Dès lors que la complexité du langage demande et permet une organisation sociale, il faut que des mots la représente. Lesquels, faute d’objet représentatifs, ne peuvent s’appuyer que sur une représentation inventée, l’art, lequel est donc religieux par essence dans cette définition. Il est alors le ciment qui fixe les mots, sinon sans représentant dans l’imaginaire collectif.

C’est dans ce sens que la phrase de Lacan[9]L'imaginaire est structuré par le symbolique” peut s’entendre plus rigoureusement : le symbolique, dans ce sens restreint d’être un symbolique sans référent objectal, appelle l’imaginaire pour tenir, pour que sujet et être restent un minimum congruent.

Comme tout ce processus est par essence collectif, il est le domaine de la représentation, de l’art, indissocié au départ du religieux en ceci que ce sont toutes des représentations anobjectales à fonction de cohérence sociale, appuyées sur l’univers symbolique de l’être humain individuellement dénommé.

 

Celui-ci est donc convoqué à continuellement inventer son style afin qu’être et sujet se rapprochent.

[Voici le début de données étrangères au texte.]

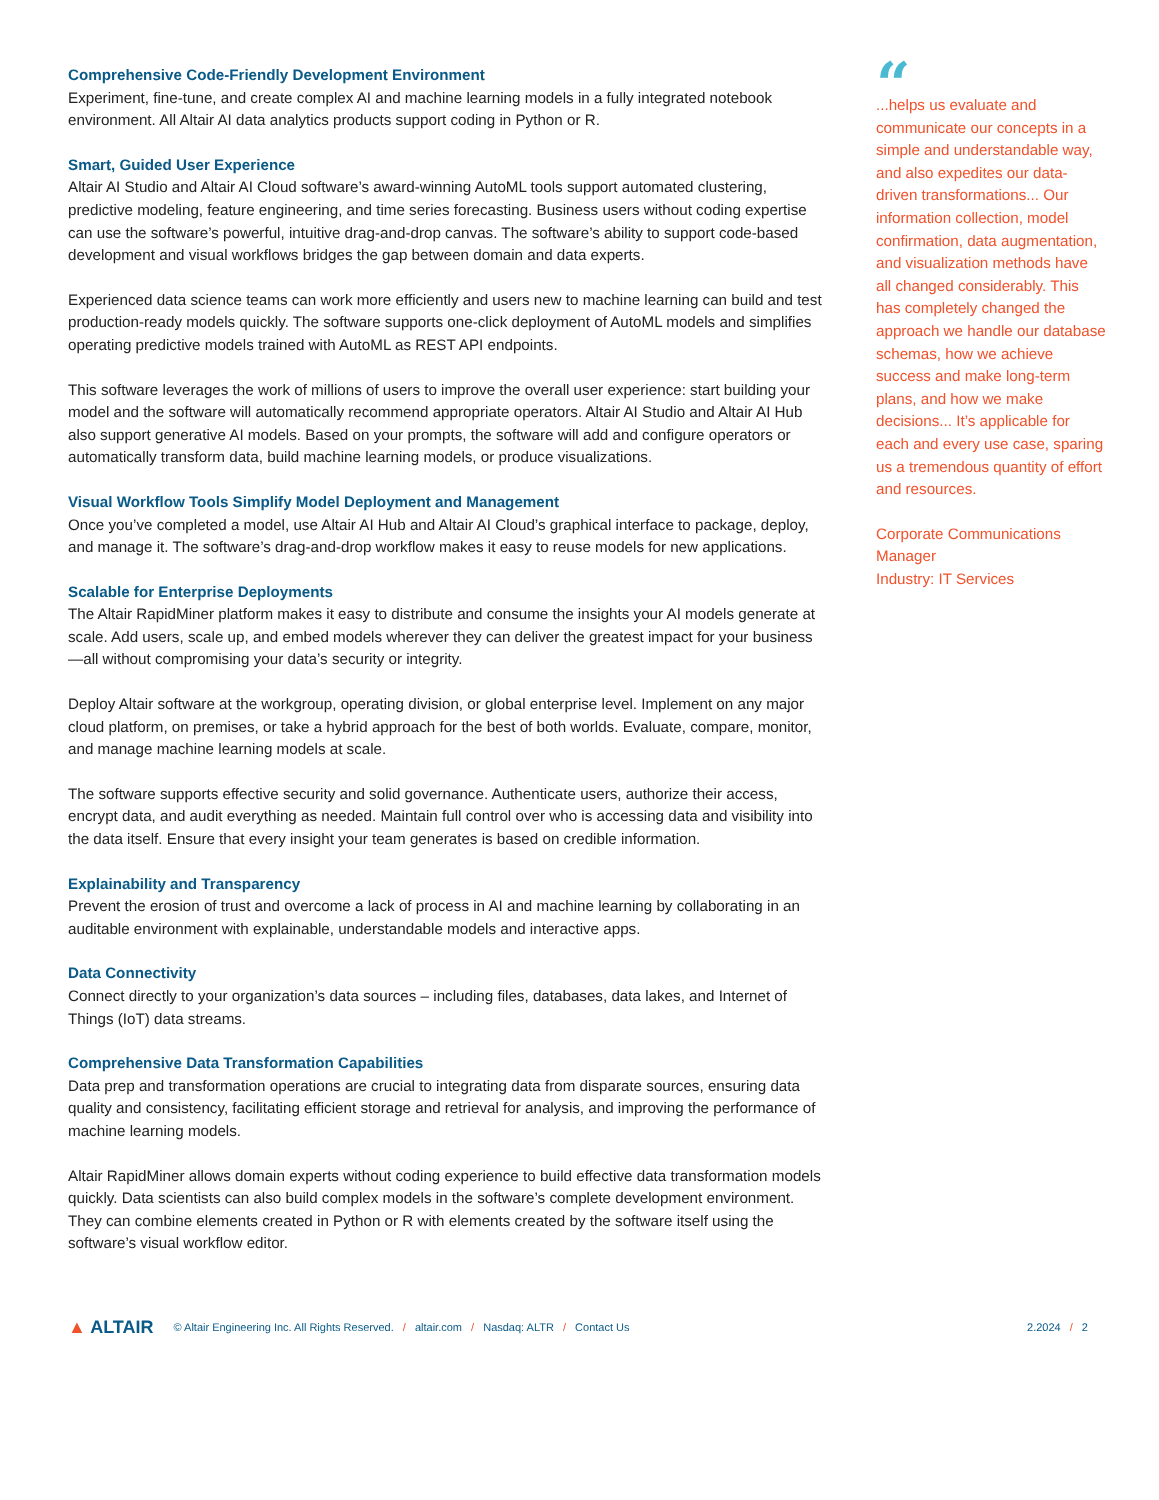Comprehensive Code-Friendly Development Environment
Experiment, fine-tune, and create complex AI and machine learning models in a fully integrated notebook environment. All Altair AI data analytics products support coding in Python or R.
Smart, Guided User Experience
Altair AI Studio and Altair AI Cloud software’s award-winning AutoML tools support automated clustering, predictive modeling, feature engineering, and time series forecasting. Business users without coding expertise can use the software’s powerful, intuitive drag-and-drop canvas. The software’s ability to support code-based development and visual workflows bridges the gap between domain and data experts.
Experienced data science teams can work more efficiently and users new to machine learning can build and test production-ready models quickly. The software supports one-click deployment of AutoML models and simplifies operating predictive models trained with AutoML as REST API endpoints.
This software leverages the work of millions of users to improve the overall user experience: start building your model and the software will automatically recommend appropriate operators. Altair AI Studio and Altair AI Hub also support generative AI models. Based on your prompts, the software will add and configure operators or automatically transform data, build machine learning models, or produce visualizations.
Visual Workflow Tools Simplify Model Deployment and Management
Once you’ve completed a model, use Altair AI Hub and Altair AI Cloud’s graphical interface to package, deploy, and manage it. The software’s drag-and-drop workflow makes it easy to reuse models for new applications.
Scalable for Enterprise Deployments
The Altair RapidMiner platform makes it easy to distribute and consume the insights your AI models generate at scale. Add users, scale up, and embed models wherever they can deliver the greatest impact for your business—all without compromising your data’s security or integrity.
Deploy Altair software at the workgroup, operating division, or global enterprise level. Implement on any major cloud platform, on premises, or take a hybrid approach for the best of both worlds. Evaluate, compare, monitor, and manage machine learning models at scale.
The software supports effective security and solid governance. Authenticate users, authorize their access, encrypt data, and audit everything as needed. Maintain full control over who is accessing data and visibility into the data itself. Ensure that every insight your team generates is based on credible information.
Explainability and Transparency
Prevent the erosion of trust and overcome a lack of process in AI and machine learning by collaborating in an auditable environment with explainable, understandable models and interactive apps.
Data Connectivity
Connect directly to your organization’s data sources – including files, databases, data lakes, and Internet of Things (IoT) data streams.
Comprehensive Data Transformation Capabilities
Data prep and transformation operations are crucial to integrating data from disparate sources, ensuring data quality and consistency, facilitating efficient storage and retrieval for analysis, and improving the performance of machine learning models.
Altair RapidMiner allows domain experts without coding experience to build effective data transformation models quickly. Data scientists can also build complex models in the software’s complete development environment. They can combine elements created in Python or R with elements created by the software itself using the software’s visual workflow editor.
“
...helps us evaluate and communicate our concepts in a simple and understandable way, and also expedites our data-driven transformations... Our information collection, model confirmation, data augmentation, and visualization methods have all changed considerably. This has completely changed the approach we handle our database schemas, how we achieve success and make long-term plans, and how we make decisions... It’s applicable for each and every use case, sparing us a tremendous quantity of effort and resources.
Corporate Communications Manager
Industry: IT Services
▲ ALTAIR
© Altair Engineering Inc. All Rights Reserved. / altair.com / Nasdaq: ALTR / Contact Us
2.2024 / 2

Cette dissociation fondamentale appelle une continuelle fonction créative, c’est en cela que la dénomination fut et reste un puissant moteur d’évolution.

 

Si on suit cette hypothèse, les bisons des grottes seraient tout sauf des bisons ! Ils seraient les représentations imaginaires de concepts sociaux identitaires de ces groupes humains, exactement dans la fonction repérée et documentée des mythes en anthropologie. Les objets du monde sont pris et détournés de leur simple fonction représentative, pour illustrer des fonctions sociales identitaires et linguistiques éminemment conceptuelles.

Dès lors, les représentations picturales d’Homo Sapiens seraient les ombres imaginaires des récits qui structuraient ces sociétés de plus en plus complexes.

Comment ne pas faire le lien avec ce fait majeur en psychanalyse, remarqué de toujours, qu’un simple récit en séance ne saurait entrainer un vrai changement si les images qu’il véhicule ne se présentent pas à leur tour peu à peu à la conscience, pour changer peu à peu l’image du corps ?

Dans un grand saut dans l’évolution, pour revenir à notre époque, comment ne pas aussi revenir ce sur quoi nous avions insisté dans un travail précédent : le fait que le champ symbolique qui parait pourtant le plus abstrait, à savoir les mathématiques, repose lui aussi toujours sur un plan imaginaire ? Si cela est parfaitement clair pour les sciences en général, cela parait curieux et même parfaitement contre intuitif pour les mathématiques. Et pourtant !  Ainsi Einstein s’imaginant tomber, donc sans poids, et intuitionnant la théorie de la relativité. Mais beaucoup d’objets mathématiques, dont les célèbres nombres complexes, sont au départ de pures imaginations, dont les développements ensuite concrets sont nombreux.